Hello, and thanks for visiting my webpage. I am a highly experienced data scientist with 10+ years of experience in quantitative and data analytics.

I have significant experience in the full machine learning lifecycle: data gathering and analysis, modeling and production.

On this page you'll find an overview of my expertise, data science projects, the tools I used and links to the underlying code and data.

  • Data Science expertise
  • Machine Learning

    Experince with a wide variety of machine learning techniques including: classification methods, clustering methods, regression techniques, neural networks, ensemble and tree methods, logistic and linear regression, support vector machines.

  • Natural Language Processing

    Sentiment analysis, language models, topic modeling and deep learning.

  • Technical expertise
  • Python data science stack

    Expertise in the full data science stack including: Pandas, Scikit-learn, Tensorflow, Keras

  • Cloud platforms: AWS, GCP

    Amazon Web Serices and Google Cloud Platform experience.

  • Big data analytics

    Worked with Hadoop, Spark, PySpark in large organizations to implement modeling and big data solutions.

Data Science Projects

Below are some of the projects that I've worked on using a variety of data analysis and machine learning tools and techniques.

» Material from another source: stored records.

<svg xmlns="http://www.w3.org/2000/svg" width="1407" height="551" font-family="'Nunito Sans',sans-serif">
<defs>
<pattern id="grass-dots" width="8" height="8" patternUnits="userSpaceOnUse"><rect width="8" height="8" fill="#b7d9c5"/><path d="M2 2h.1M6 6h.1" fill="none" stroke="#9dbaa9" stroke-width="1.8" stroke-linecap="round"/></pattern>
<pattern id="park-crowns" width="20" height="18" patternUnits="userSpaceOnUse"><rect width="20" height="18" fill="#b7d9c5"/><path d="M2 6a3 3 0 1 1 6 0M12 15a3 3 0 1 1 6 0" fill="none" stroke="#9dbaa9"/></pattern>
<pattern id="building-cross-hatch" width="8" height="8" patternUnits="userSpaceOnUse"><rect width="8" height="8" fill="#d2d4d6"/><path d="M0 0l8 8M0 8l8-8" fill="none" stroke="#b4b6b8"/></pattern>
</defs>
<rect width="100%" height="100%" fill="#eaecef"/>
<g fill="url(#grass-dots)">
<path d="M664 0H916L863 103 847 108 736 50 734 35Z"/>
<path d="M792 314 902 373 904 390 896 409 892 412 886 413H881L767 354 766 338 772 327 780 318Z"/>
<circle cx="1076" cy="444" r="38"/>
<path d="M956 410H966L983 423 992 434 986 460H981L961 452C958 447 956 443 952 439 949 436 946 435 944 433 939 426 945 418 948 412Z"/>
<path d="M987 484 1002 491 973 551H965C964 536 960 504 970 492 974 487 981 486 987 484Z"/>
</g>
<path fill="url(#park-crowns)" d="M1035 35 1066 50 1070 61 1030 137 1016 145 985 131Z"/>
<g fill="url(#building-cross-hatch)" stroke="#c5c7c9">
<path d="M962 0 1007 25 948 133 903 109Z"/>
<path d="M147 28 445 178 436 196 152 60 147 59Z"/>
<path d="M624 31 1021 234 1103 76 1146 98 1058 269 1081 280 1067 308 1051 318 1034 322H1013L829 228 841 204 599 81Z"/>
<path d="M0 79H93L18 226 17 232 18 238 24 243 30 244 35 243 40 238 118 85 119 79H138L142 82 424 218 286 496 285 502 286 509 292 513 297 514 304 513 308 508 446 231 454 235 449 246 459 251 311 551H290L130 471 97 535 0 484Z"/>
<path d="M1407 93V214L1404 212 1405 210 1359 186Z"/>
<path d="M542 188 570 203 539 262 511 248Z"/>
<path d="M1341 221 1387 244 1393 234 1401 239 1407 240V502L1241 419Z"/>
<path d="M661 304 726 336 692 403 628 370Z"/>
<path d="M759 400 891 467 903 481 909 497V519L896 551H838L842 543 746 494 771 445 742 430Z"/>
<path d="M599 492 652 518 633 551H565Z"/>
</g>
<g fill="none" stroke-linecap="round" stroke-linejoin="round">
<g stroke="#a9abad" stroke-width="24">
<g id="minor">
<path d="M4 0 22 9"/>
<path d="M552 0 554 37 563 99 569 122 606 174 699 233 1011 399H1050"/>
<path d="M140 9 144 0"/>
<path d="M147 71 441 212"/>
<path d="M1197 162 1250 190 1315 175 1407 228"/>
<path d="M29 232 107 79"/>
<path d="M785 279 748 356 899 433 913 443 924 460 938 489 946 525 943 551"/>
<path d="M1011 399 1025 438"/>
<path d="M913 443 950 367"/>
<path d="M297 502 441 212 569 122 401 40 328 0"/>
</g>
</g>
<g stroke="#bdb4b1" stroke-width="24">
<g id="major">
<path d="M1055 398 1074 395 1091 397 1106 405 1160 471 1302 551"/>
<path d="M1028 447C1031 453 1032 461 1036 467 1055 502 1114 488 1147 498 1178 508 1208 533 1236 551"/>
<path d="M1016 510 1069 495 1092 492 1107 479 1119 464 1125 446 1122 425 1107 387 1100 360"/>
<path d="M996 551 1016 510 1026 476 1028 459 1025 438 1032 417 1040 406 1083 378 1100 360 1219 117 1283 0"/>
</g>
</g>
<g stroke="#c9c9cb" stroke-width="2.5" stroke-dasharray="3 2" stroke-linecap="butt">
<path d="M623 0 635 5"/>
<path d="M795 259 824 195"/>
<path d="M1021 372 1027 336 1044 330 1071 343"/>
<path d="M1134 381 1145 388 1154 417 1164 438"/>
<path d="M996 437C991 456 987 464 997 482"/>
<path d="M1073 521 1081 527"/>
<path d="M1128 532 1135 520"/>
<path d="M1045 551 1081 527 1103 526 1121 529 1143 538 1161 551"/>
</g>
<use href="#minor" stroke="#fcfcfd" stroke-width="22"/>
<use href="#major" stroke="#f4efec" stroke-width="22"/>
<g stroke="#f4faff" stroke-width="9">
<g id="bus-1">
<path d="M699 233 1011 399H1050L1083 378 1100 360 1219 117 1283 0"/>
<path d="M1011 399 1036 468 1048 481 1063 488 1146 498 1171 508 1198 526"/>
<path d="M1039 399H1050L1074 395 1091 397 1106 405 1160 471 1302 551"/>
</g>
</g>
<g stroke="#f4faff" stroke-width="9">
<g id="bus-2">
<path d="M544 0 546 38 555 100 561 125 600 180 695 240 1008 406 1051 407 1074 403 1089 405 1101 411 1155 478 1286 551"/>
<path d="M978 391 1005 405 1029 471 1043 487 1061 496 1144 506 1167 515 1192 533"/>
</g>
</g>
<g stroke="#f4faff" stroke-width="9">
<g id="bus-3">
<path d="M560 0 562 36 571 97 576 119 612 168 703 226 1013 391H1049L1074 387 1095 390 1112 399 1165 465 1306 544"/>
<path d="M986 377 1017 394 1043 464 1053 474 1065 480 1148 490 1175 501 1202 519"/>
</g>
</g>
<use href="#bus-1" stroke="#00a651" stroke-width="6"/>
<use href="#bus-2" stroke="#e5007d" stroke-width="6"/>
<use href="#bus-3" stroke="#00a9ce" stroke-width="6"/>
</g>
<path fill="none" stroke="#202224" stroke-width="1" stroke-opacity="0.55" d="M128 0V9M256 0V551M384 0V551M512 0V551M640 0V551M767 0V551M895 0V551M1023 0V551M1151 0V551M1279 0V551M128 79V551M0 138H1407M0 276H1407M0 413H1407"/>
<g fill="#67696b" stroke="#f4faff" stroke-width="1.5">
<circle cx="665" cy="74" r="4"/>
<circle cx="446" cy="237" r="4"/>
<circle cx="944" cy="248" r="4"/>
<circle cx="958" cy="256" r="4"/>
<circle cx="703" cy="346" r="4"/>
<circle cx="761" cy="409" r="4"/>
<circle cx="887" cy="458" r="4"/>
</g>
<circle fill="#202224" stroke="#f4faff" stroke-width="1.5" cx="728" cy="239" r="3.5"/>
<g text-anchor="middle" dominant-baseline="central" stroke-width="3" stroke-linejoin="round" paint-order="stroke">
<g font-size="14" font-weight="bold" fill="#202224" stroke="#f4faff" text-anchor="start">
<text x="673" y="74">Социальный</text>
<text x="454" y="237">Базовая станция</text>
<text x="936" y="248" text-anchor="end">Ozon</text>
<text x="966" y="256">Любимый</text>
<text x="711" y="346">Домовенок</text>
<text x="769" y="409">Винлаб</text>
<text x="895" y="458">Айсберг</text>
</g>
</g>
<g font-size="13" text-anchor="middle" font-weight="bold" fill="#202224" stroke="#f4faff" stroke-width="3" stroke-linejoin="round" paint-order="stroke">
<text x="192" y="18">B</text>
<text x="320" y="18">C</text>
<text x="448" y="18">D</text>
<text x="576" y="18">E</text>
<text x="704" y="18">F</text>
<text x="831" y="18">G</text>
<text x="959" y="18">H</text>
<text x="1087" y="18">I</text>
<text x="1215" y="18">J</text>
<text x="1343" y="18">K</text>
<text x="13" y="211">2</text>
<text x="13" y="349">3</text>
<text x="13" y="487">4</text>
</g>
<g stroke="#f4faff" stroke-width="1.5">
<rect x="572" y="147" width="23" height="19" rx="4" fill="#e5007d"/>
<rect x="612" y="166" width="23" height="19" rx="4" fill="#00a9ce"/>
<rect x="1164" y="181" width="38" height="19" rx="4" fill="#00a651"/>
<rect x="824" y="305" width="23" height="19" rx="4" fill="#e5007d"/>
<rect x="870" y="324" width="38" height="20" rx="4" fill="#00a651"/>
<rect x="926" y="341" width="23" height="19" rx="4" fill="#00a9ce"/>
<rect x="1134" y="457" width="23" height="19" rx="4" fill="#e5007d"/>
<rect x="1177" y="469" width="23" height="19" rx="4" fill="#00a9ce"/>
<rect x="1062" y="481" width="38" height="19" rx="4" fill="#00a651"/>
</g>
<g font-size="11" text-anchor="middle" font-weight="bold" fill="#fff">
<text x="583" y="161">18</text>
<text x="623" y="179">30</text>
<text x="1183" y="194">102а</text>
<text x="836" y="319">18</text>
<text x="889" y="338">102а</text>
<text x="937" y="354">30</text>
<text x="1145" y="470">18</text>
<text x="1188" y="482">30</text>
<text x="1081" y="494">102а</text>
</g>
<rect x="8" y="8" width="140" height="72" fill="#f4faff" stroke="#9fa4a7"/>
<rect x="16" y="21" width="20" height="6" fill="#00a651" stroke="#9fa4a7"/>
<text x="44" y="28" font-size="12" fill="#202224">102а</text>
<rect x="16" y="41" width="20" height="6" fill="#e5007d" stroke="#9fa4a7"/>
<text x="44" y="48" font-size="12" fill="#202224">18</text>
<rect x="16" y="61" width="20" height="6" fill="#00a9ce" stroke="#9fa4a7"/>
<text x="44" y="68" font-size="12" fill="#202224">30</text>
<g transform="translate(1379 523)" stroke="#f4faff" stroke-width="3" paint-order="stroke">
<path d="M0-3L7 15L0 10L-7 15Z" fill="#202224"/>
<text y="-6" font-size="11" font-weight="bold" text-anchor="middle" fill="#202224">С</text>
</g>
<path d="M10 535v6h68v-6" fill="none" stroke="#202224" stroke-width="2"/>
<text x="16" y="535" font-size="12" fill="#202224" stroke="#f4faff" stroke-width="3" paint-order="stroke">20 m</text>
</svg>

They cover a variety of subjects and tools. Links to the github repo with the jupyter notebook and the original data sources are provided.

Text summarization

Using a corpus of over 1 million news articles we developed a tensorflow based model to summarize news headlines. The model used cutting edge Python libraries for natural language processing and AI.

label Python, tensorflow, keras.

Bike share SF

In this project I used Google cloud platform to determine the usage of Ford Go Bikes in SF. The main focus of the project was the usage of bikes and the level of usage during commuter hours. Visualizations were done in matplotlib.

label Python, BigQuery, Matplotlib, Pandas.

House price prediction

In this project I used gradient boosting machines to predict house prices on a Kaggle dataset. I explored three techniques: linear regression (as a baseline), random forests and gradient boosting machines. The notebook with the analysis and results is available on the github.

label Python, matplotlib, scikit-learn, pandas.

Tax in the US

Using publicly available tax revenue data at the zip code level, we explored the distribution of income tax. The analysis explores which zip codes pay the highest and lowest income, which states generate the most tax revenue and contribute the highest level of per capita tax revenue.

label Python, matplotlib, pandas, ipywidgets/d3.js.

Forest cover type prediction

Using data from Kaggle this project looks at how to predict the type of a tree in a forest from topographic attributes of the region. We explored several classifiers including logistic regression, multi-layer neural networks, support vector machines, random forests and gradient boosting trees.

label Python, matplotlib, scikit-learn, pandas.